As Maine, one of least diverse states in the nation, gets slightly less homogenous, challenges will arise, mostly out of our own heads.

There is, of course, the conflict that comes out of hate and misunderstanding.

But there is also the inadvertent isolation of minorities. It’s hard for even well-meaning members of Maine’s overwhelmingly white majority to put themselves in the shoes of Mainers from different backgrounds and cultures, and as a result people get left out.

As a state, we need to recognize these blind spots. Some schools are already doing so.

This year, three school districts in central Maine, as well as Yarmouth High School, have adopted policies to add holidays from minority religions to the school calendar. At least two other school districts — Lewiston and Cape Elizabeth — have long had similar policies.

Such policies don’t appear to be widespread, however, and last week the Augusta school board rejected the policy.

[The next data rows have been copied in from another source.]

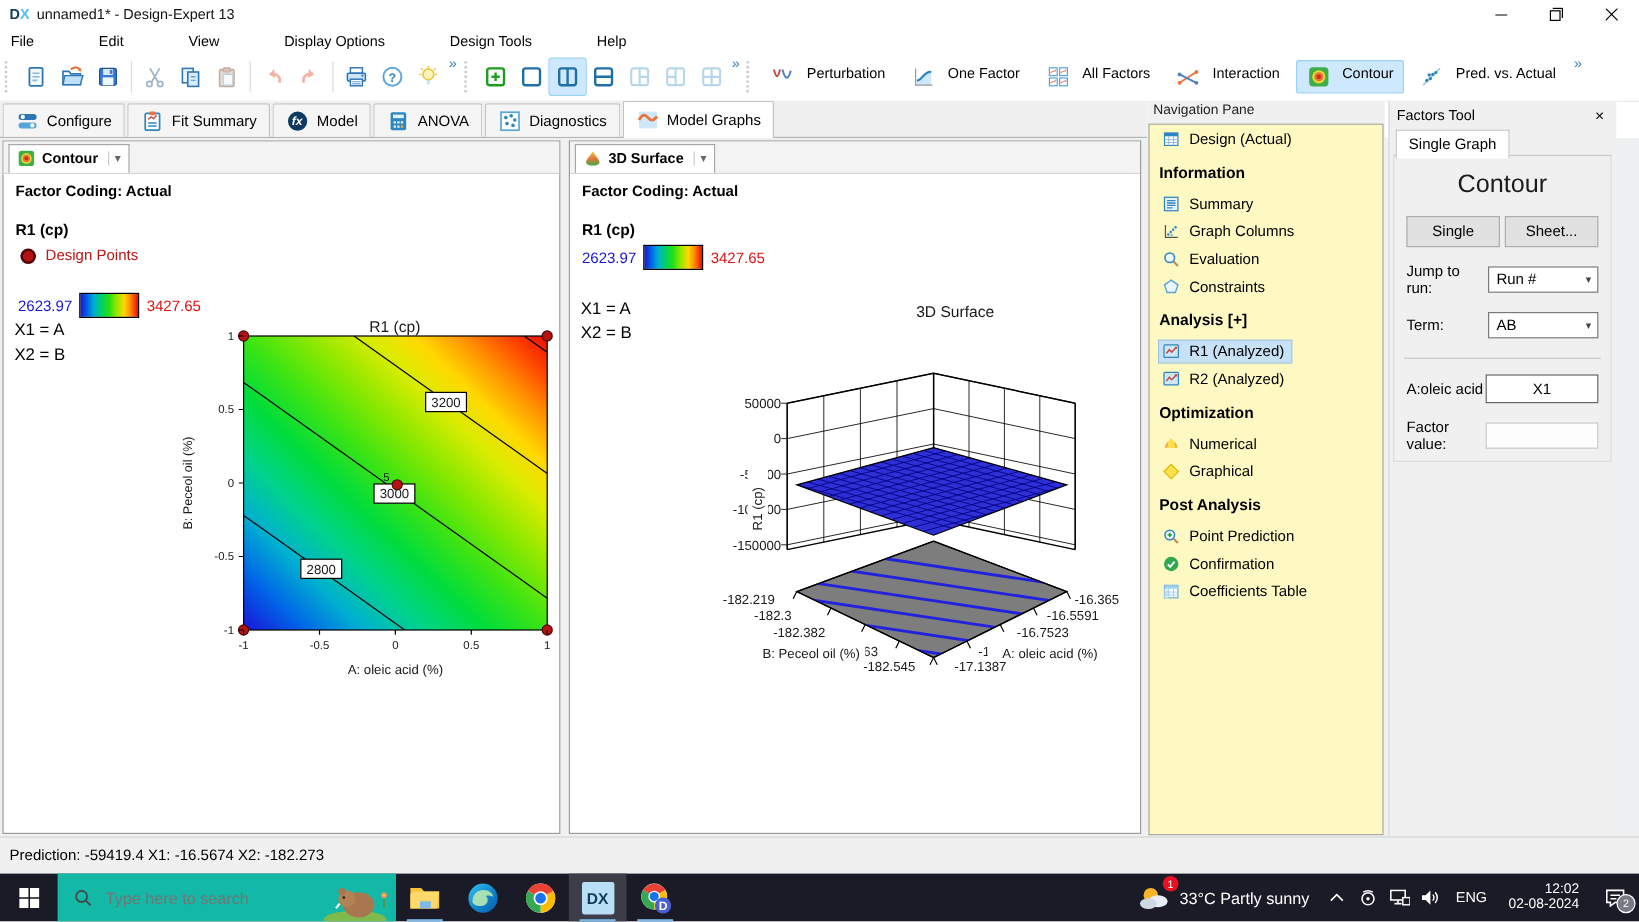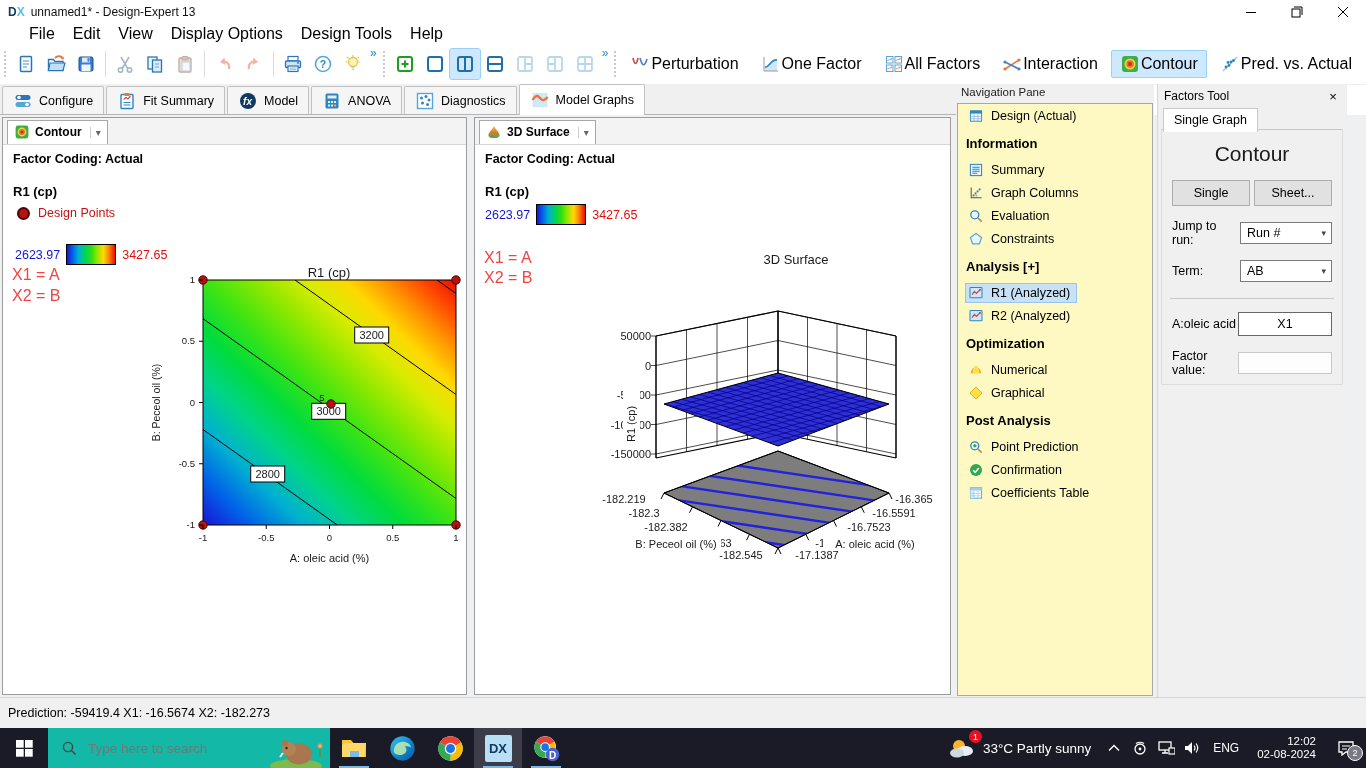--- a/index.html
+++ b/index.html
@@ -7,32 +7,32 @@
   #app{position:relative;width:1366px;height:768px;}
   
   #titlebar{position:absolute;top:0;left:0;right:0;height:24px;background:#fff;
     display:flex;align-items:center;font-size:12px;color:#111;}
   #dxlogo{margin:0 6px 0 8px;font-weight:bold;font-size:12px;}
   #dxlogo .d{color:#0f3a5f}#dxlogo .x{color:#54c0ee}
   #wincontrols{margin-left:auto;display:flex;height:100%;}
   .wc{width:46px;height:100%;display:flex;align-items:center;justify-content:center;}
   
   #menubar{position:absolute;top:24px;left:0;right:0;height:20px;background:#fff;
-    display:flex;align-items:center;font-size:16px;padding-left:20px;}
+    display:flex;align-items:center;font-size:12px;padding-left:0;gap:36px;}
   .menu-item{padding:2px 9px;}
   
   #toolbar{position:absolute;top:44px;left:0;right:0;height:40px;background:#fff;
     display:flex;align-items:center;border-bottom:1px solid #ececec;}
   .tb-grip{width:4px;height:26px;border-left:2px dotted #c9c9c9;margin:0 5px 0 4px;}
   .tb-sec{display:flex;align-items:center;}
   .tb-btn{width:30px;height:30px;display:flex;align-items:center;justify-content:center;border-radius:2px;}
   .tb-btn.selected{background:#cde8ff;outline:1px solid #9ad1f5;}
   .tb-sep{width:1px;height:26px;background:#dcdcdc;margin:0 4px;}
   .ovf{color:#2e86c0;font-size:12px;align-self:flex-start;margin:2px 2px 0 2px;}
-  .graph-btn{display:flex;align-items:center;gap:1px;padding:3px 8px;font-size:16px;
+  .graph-btn{display:flex;gap:10px;padding:3px 8px;font-size:12px;
     border:1px solid transparent;border-radius:2px;margin-right:4px;white-space:nowrap;}
   .graph-btn.selected{background:#cde8ff;border-color:#9ad1f5;}
   
   #tabsrow{position:absolute;top:84px;left:0;width:956px;height:31px;background:#f0f0f0;
     border-bottom:1px solid #b5b5b5;display:flex;align-items:flex-end;padding-left:2px;box-sizing:border-box;}
   .main-tab{display:flex;align-items:center;gap:6px;padding:0 10px;height:27px;background:#f5f5f5;
     border:1px solid #c2c2c2;border-bottom:none;font-size:12.5px;margin-right:2px;
     border-radius:2px 2px 0 0;position:relative;}
   .main-tab.active{background:#fff;height:30px;margin-bottom:-1px;z-index:2;}
   
@@ -46,21 +46,21 @@
   .stico svg{width:16px;height:16px;display:block;}
   .starrow{color:#666;font-weight:normal;font-size:10px;border-left:1px solid #ccc;padding-left:5px;margin-left:3px;}
   .fc-line{position:absolute;left:10px;top:34px;font-size:12.5px;font-weight:bold;color:#000;}
   .resp-label{position:absolute;left:10px;font-size:13px;font-weight:bold;}
   .dp-row{position:absolute;left:14px;display:flex;align-items:center;gap:8px;font-size:12.5px;color:#c01414;}
   .dp-dot{width:13px;height:13px;border-radius:50%;background:#b51212;border:2px solid #4d0404;box-sizing:border-box;}
   .legend-row{position:absolute;display:flex;align-items:center;gap:6px;font-size:12.5px;}
   .lg-min{color:#1414d8;}.lg-max{color:#e01010;}
   .lg-bar{width:48px;height:19px;border:1px solid #000;
     background:linear-gradient(90deg,#1a14d8 0%,#0064e8 12%,#00b0d0 24%,#00d45a 38%,#2ade14 50%,#8ae800 62%,#ffd800 76%,#ff8800 87%,#e80c00 100%);}
-  .xy-line{position:absolute;left:9px;font-size:16px;color:#ef4444;text-align:center;}
+  .xy-line{position:absolute;left:9px;font-size:14px;color:#000000;text-align:center;}
   .psvg{position:absolute;left:0;}
   .psvg text{fill:#1a1a1a;}
   .ts{font-size:9.5px;}.tm{font-size:11px;}.t13{font-size:13px;}
   
   #nav-pane{position:absolute;top:84px;left:956px;width:198px;height:613px;background:#f0f0f0;box-sizing:border-box;}
   #nav-header{height:18px;font-size:11.5px;color:#222;padding:2px 0 0 5px;}
   #nav-list{position:absolute;top:19px;left:1px;right:1px;bottom:1px;background:#fef9c3;border:1px solid #a8a8a8;overflow:hidden;}
   .nav-item{height:23px;display:flex;align-items:center;padding-left:8px;font-size:12.5px;}
   .nav-inner{display:flex;align-items:center;gap:7px;padding:1px 6px 1px 2px;}
   .nav-item.selected .nav-inner{background:#c7e1f6;outline:1px solid #9ac4e8;}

The reasons are revealing.

The proposal failed even though more than 70 community members had come forward in support at a previous meeting, and no one spoke against the proposal during final discussion Nov. 14.

Board members said that Augusta schools are welcoming and tolerant, and that teachers and administrators already take great pains to accommodate students of all religions.

That may be true, but it hasn’t been enough. Parents have said that school trips and other events have been scheduled on Rosh Hashanah, the Jewish New Year, and the first day of Ramadan, a holy month on the Islamic calendar.

The group that has pushed for the policy in central Maine, formed out of Temple Beth El in Augusta, said they simply want those and other holidays listed on the calendar so that schools can avoid conflicts “to the best of their abilities,” as the policy states. The listings would be a reminder to teachers and administrators who don’t observe such holidays as Eid al-Fitr or Yom Kippur, and thus may not know when they fall.

They are not asking for additional days off, or that every event on a holy day be canceled; they are simply asking that non-Christian students be given consideration when possible. They are not seeking special rights, only that non-Christian students be given something close to the same treatment Christian students have always received by default.

An Augusta eighth-garder who spoke in front of the school board — a Buddhist and first-generation American — said her teachers clearly want the best for all students; the calendar listings would be a gentle reminder so that they don’t fall short.

After all, most Mainers have lived their whole lives around a calendar built for Christian holidays. They have never had to consider how the use of that calendar effects Muslims, Buddhists or Sikhs.

The schools that adopt such policies won’t be able to accommodate every holiday. But they will do better.

What’s more, they’ll send a clear message to minority students that they will be heard — that they are worthy of consideration.

That’s not a small thing in a state where white students are least likely to see someone of another race, and where minority students are unlikely to have a minority teacher, even in very diverse school districts.

Unfamiliarity and lack of representation breed misunderstanding — and worse. School calendar policies go the other way — they are a formal statement that every student is worthy of our consideration.